Thomas McGrath: For people that don’t already know, Keith, fill us in on what the MVP Global Summit is all about?
Keith Garner: Microsoft has communities of experts not limited to people at Microsoft: there’s a huge community of people out there who become experts in Microsoft technology, who answer questions, who debug issues, who know how to get things done. Microsoft created the MVP programme to reward and congratulate and thank those people.
One of the perks is that every year they have a summit. People are invited to Redmond, Washington, to hear about some new products other new developments, and to interact with the product groups. They can also talk about new features, and do other fun stuff, too: griping, complaining, learning about new stuff, you name it.
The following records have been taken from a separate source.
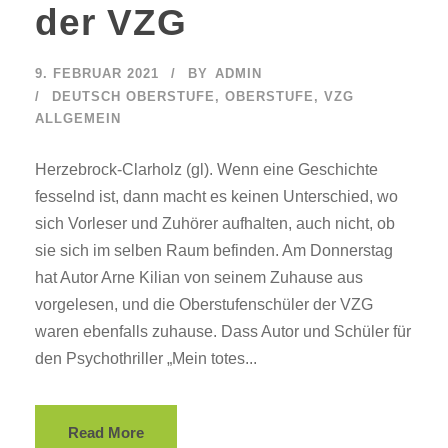
der VZG
9. FEBRUAR 2021
BY
ADMIN
DEUTSCH OBERSTUFE
,
OBERSTUFE
,
VZG
ALLGEMEIN
Herzebrock-Clarholz (gl). Wenn eine Geschichte
fesselnd ist, dann macht es keinen Unterschied, wo
sich Vorleser und Zuhörer aufhalten, auch nicht, ob
sie sich im selben Raum befinden. Am Donnerstag
hat Autor Arne Kilian von seinem Zuhause aus
vorgelesen, und die Oberstufenschüler der VZG
waren ebenfalls zuhause. Dass Autor und Schüler für
den Psychothriller „Mein totes...
Read More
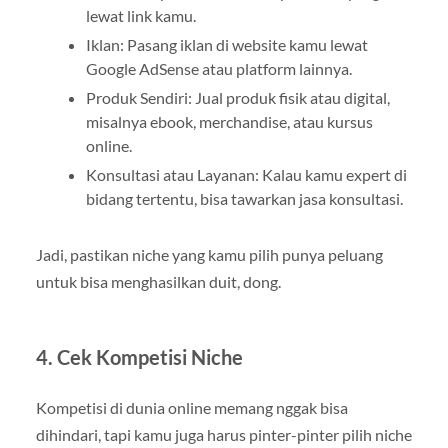
lewat link kamu.
Iklan: Pasang iklan di website kamu lewat
Google AdSense atau platform lainnya.
Produk Sendiri: Jual produk fisik atau digital,
misalnya ebook, merchandise, atau kursus
online.
Konsultasi atau Layanan: Kalau kamu expert di
bidang tertentu, bisa tawarkan jasa konsultasi.
Jadi, pastikan niche yang kamu pilih punya peluang
untuk bisa menghasilkan duit, dong.
4. Cek Kompetisi Niche
Kompetisi di dunia online memang nggak bisa
dihindari, tapi kamu juga harus pinter-pinter pilih niche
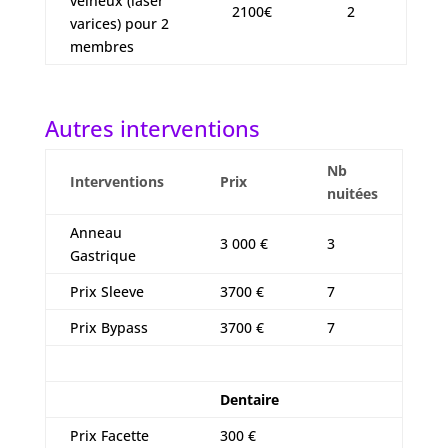
veineux (laser
2100€
2
varices) pour 2
membres
Autres interventions
Nb
Interventions
Prix
nuitées
Anneau
3 000 €
3
Gastrique
Prix Sleeve
3700 €
7
Prix Bypass
3700 €
7
Dentaire
Prix Facette
300 €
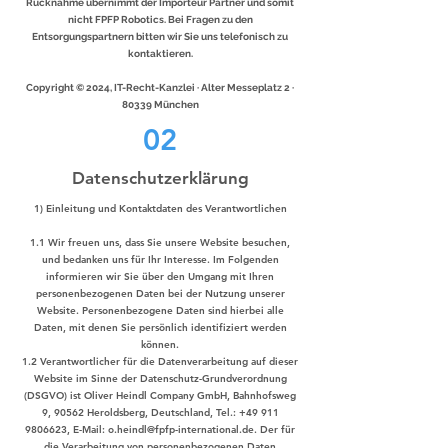
Rücknahme übernimmt der Importeur Partner und somit
nicht FPFP Robotics. Bei Fragen zu den
Entsorgungspartnern bitten wir Sie uns telefonisch zu
kontaktieren.
Copyright © 2024, IT-Recht-Kanzlei · Alter Messeplatz 2 ·
80339 München
02
Datenschutzerklärung
1) Einleitung und Kontaktdaten des Verantwortlichen
1.1 Wir freuen uns, dass Sie unsere Website besuchen,
und bedanken uns für Ihr Interesse. Im Folgenden
informieren wir Sie über den Umgang mit Ihren
personenbezogenen Daten bei der Nutzung unserer
Website. Personenbezogene Daten sind hierbei alle
Daten, mit denen Sie persönlich identifiziert werden
können.
1.2 Verantwortlicher für die Datenverarbeitung auf dieser
Website im Sinne der Datenschutz-Grundverordnung
(DSGVO) ist Oliver Heindl Company GmbH, Bahnhofsweg
9, 90562 Heroldsberg, Deutschland, Tel.:
+49 911
9806623
, E-Mail:
o.heindl@fpfp-international.de
. Der für
die Verarbeitung von personenbezogenen Daten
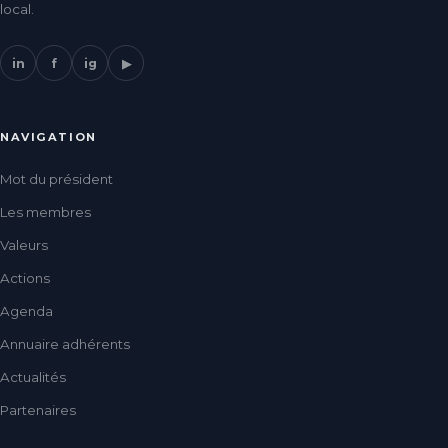
local.
in
f
ig
▶
NAVIGATION
Mot du président
Les membres
Valeurs
Actions
Agenda
Annuaire adhérents
Actualités
Partenaires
There are several 1E employees who are MVPs in the Configuration Manager space. My expertise is in Windows IT and Devices – all that sort of stuff. I went to sessions regarding the new surface devices, Windows deployment strategies and related topics.
Any conspicuous trends on show?
One of the biggest trends I saw was this kind of embracing of open source at Microsoft, of community involvement in developing Microsoft products, and of getting feedback and listening to customers.
This is great. We want Microsoft to listen to their customers, because we have a lot to say. And they’re incorporating that feedback – they’re really listening. Configuration Manager is doing that too. There’s a site called UserVoice where people can add in things they want to add to Configuration Manager, and Microsoft has been adding those in. I know Mike Terrill of 1E has been adding all sorts of new features he wanted to see added.
Are you surprised to see Microsoft embracing this community ethos?
Yeah. I’m old school Microsoft: back then, Microsoft didn’t do open source. We made the source and then it’s intellectual property. Ultimately, though, Microsoft needs people to be excited about their products, and to want to develop for their products. Open source is one way to do so.
Microsoft has always had things like SDKs or development kits or environments that you could use, and those are very open, with examples and source codes. Now, though, there’s been a big sea change. For example, there’s a new scripting language called PowerShell, which is the de facto management scripting language for servers. Just last year they decided to release the entire environment in open source, and make that available. Seeing core components being released in open source was shocking – but it’s great to see Microsoft embracing it, at least in some areas.
What changes in the enterprise IT landscape did the summit point towards?
One of the biggest changes that I see are really bring your own devices. Why bother creating custom OS images in your lab, when the operating system that you get from Dell, from HP and Lenovo, already have an OS? Microsoft is going to make it easy in Windows 10 Version 1607 to convert from pro to enterprise right out of the box. How can IT Departments become ready, not putting applications in your image, but making them available through Shopping or other online portals, making it easier to install applications that way? It’s a change but it’s going to be cool.